There is always an election around the corner somewhere in Australia, so there is always an argument for tactical pragmatism in climate change advocacy. But a terrible price will be paid for soft-pedalling. As Thomas Homer-Dixon argues in his just-published The Upside of Down, climate change politics is caught somewhere between denial and reluctant managerialism, and far from creative thinking about the new strategies that it demands. Like Homer-Dixon, Philip Sutton of the Greenleap Strategic Institute argues that the corollary of acknowledging that we face a new, catastrophic situation, is that we also acknowledge the need to actively work out a new politics or paradigm.
It is not difficult to make the case that:
- climate change is getting worse quickly: emissions are rising at an increasing rate, and are now tracking worse than "business-as-usual", the most pessimistic of the IPCC scenarios;
- the present political momentum is too little, too late and there are no signs of it picking up sufficient speed. Hansen warns that another decade of "business as usual" and it will be too late to stop at 2C;
- fast and dramatic action is required, a "crash emissions program", unprecedented in contemporary political economy;
- we are facing a global emergency that requires an emergency response, as with other "natural" emergencies, where the normal workings of the society are suspended and extra resources applied to the extend necessary to deal with it;
- it seems inconceivable that politics "as usual" and business "as usual" (the neo-liberal deregulated economy) have the capacity to drive our emissions to near-zero by 2050; because
- it is practically impossible to rely on market mechanisms (a price on carbon) and micro-economic regulation to achieve the transition to the low-carbon economy deeply and quickly enough.
What political and economic means can achieve a crash emissions program?
There has been some discussion and research on carbon rationing and personal carbon allowances, not such a way-out idea since former New South Wales premier Bob Carr told an audience earlier this year that “Individual carbon rationing with penalties for those who exceeded their quotas was one of a number of radical measures that might be needed to tackle climate change”.
And on his last day as Victoria's deputy premier and environment minister, John Thwaites raised the idea "of a personal carbon allowance which would involve a quota being put on the level of emissions an individual or household could use in a year".

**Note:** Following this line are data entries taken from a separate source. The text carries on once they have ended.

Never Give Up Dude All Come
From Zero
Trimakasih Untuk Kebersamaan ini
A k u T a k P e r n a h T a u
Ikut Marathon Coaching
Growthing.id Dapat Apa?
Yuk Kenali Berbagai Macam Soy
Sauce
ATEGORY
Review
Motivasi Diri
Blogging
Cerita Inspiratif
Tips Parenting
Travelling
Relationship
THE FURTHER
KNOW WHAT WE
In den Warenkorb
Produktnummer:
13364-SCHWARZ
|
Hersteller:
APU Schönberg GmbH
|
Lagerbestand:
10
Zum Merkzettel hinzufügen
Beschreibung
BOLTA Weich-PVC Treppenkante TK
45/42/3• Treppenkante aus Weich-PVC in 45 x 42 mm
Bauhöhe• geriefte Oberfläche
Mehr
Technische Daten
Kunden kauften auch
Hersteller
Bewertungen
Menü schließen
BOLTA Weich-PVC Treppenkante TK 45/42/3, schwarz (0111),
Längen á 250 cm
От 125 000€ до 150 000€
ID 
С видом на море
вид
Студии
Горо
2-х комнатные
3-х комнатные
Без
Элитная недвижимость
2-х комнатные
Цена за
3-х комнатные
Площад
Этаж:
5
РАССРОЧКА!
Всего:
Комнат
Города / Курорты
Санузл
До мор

In the UK and elsewhere researchers have pointed to the 1939-45 war economy, where very quickly economic production was redirected in the service of the great emergency that was the fight against fascism. There are many examples of rapid transformation: the Manhattan Project; the growth of the Asian Tiger economies and China; and the transformation of the economy of Cuba after Soviet oil was cut off, are all examples.

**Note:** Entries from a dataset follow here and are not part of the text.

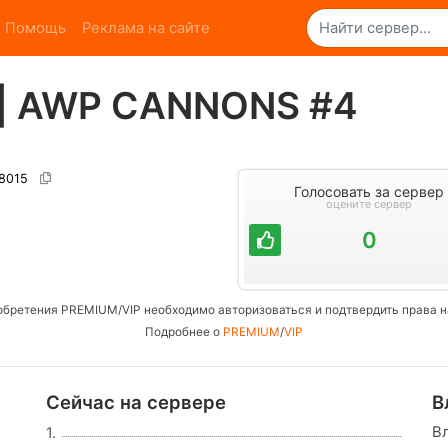
Помощь
Реклама на сайте
| AWP CANNONS #4
28015
Голосовать за сервер
оцените сервер
0
обретения PREMIUM/VIP необходимо авторизоваться и подтвердить права н
Подробнее о
PREMIUM
/
VIP
Сейчас на сервере
В
В
1.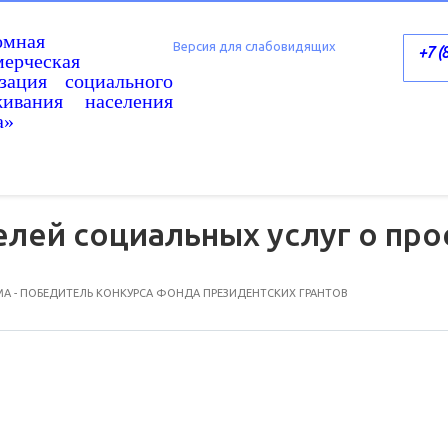
омная
Версия для слабовидящих
+7 (
ерческая
изация социального
живания населения
а»
лей социальных услуг о пр
А - ПОБЕДИТЕЛЬ КОНКУРСА ФОНДА ПРЕЗИДЕНТСКИХ ГРАНТОВ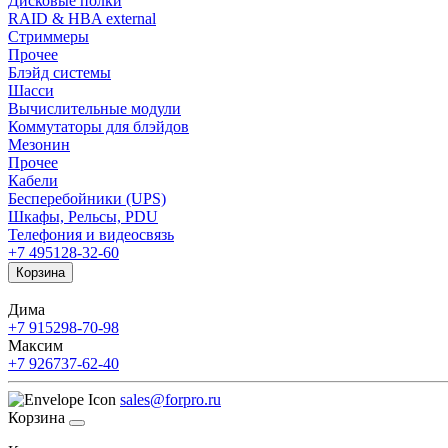
Дисковые полки
RAID & HBA external
Стриммеры
Прочее
Блэйд системы
Шасси
Вычислительные модули
Коммутаторы для блэйдов
Мезонин
Прочее
Кабели
Бесперебойники (UPS)
Шкафы, Рельсы, PDU
Телефония и видеосвязь
+7 495
128-32-60
Корзина
Дима
+7 915
298-70-98
Максим
+7 926
737-62-40
sales@forpro.ru
Корзина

We need to study such transitions and rapid structural and social adjustments, because without a similar scale of change our world as we know it will not survive. How can we gather widespread political support for a fast, sustainability-driven economic transformation?

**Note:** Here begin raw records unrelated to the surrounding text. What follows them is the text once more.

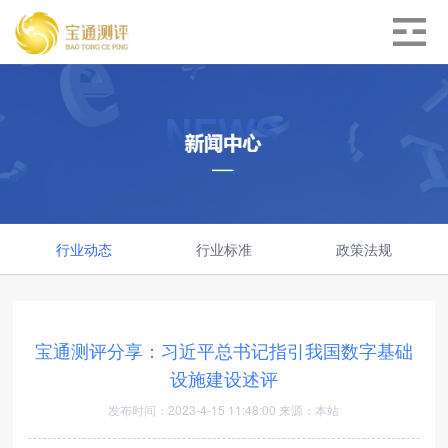
行业动态
行业标准
政策法规
宝通测评分享：习近平总书记指引我国数字基础
设施建设述评
发布时间：2023-4-15 11:48:00 来源：本站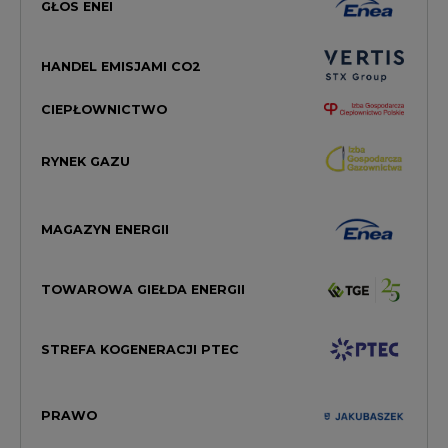
GŁOS ENEI
HANDEL EMISJAMI CO2
CIEPŁOWNICTWO
RYNEK GAZU
MAGAZYN ENERGII
TOWAROWA GIEŁDA ENERGII
STREFA KOGENERACJI PTEC
PRAWO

What new political strategies can deal with the unprecedented implications of the full sustainability emergency? The problem of developing new strategies is very challenging, but there is a growing acknowledgement that the current climate action political strategies are obsolete, that there is a need together to find a pathway to the development of new strategies that can fully deal with the impending climate catastrophe.
That task, of innovating and thinking and creating the means to fully respond to the looming climate crisis, should be at the heart of political discussion in the path to the election, but many players have reasons not to put it on the table.